— Sur la tête de mon enfant, prononça-t-il d’une voix émue, je jure que je n’ai soufflé mot à personne de ma prédilection touchant le choix d’un gendre ! Ce que j’ai pu dire, je l’ai dit ici, entre nous, dans le cercle familial… Le seul étranger qui l’ait entendu, c’est M. Vernal ! Donc, si une indiscrétion a eu lieu, c’est de ce côté qu’il faut orienter notre enquête !
— Je réponds de M. Vernal ! affirma Elvire avec vivacité.
— D’ailleurs, je ne vois pas très bien, ajouta l’oncle Tristan, quel intérêt aurait eu M. Vernal à ébruiter cette fantaisie regrettable !…
— Regrettable !… oh ! mais, pardon… coupa Félix Bergemont.

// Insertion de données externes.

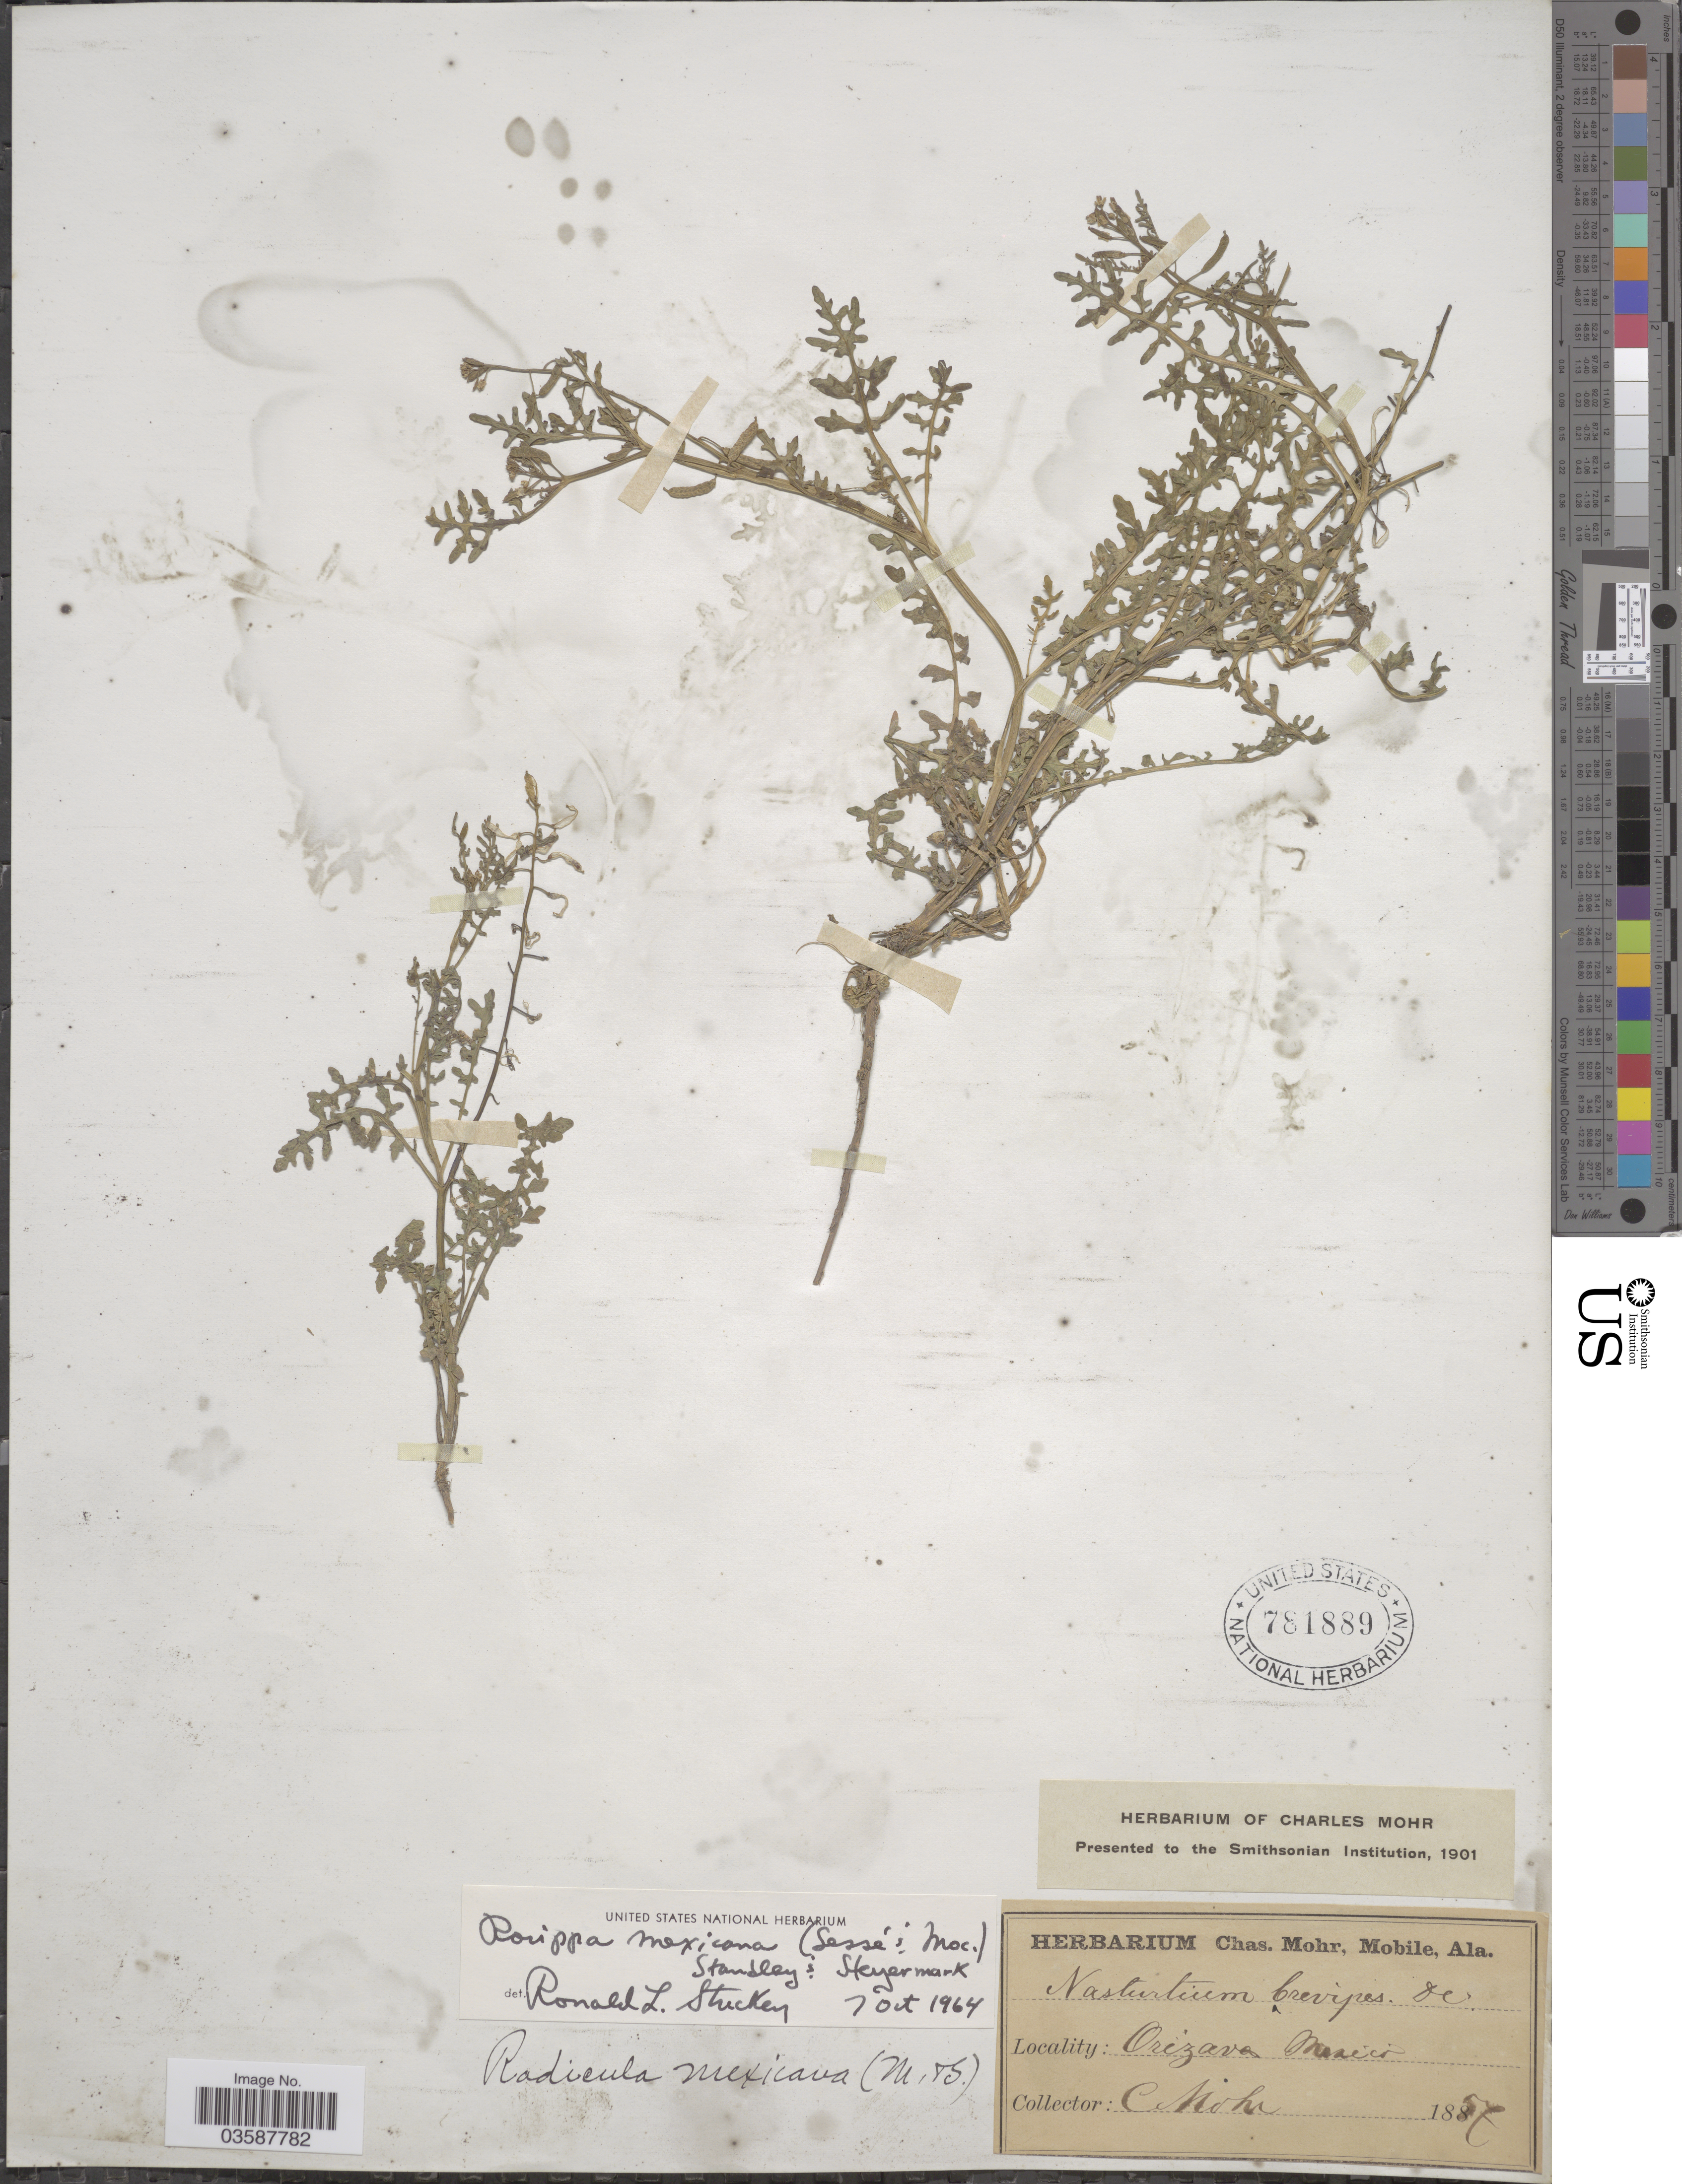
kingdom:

Mais son frère reprit, sans s’attarder à un débat inopportun :
— Comploter un tel subterfuge non seulement serait indigne du galant homme qu’il est, mais encore pourrait tourner à sa confusion en lui suscitant un rival ! Moi, je persiste à croire qu’une indiscrétion a été commise ; puisque Félix est sûr d’avoir tenu sa langue, nous devons nous en prendre à un autre que lui. Pour ma part, je suis d’ores et déjà hors de cause ; j’ai trop blâmé mon frère de sa lubie pour n’avoir pas gardé secrète une turlutaine aussi peu flatteuse pour son bon sens !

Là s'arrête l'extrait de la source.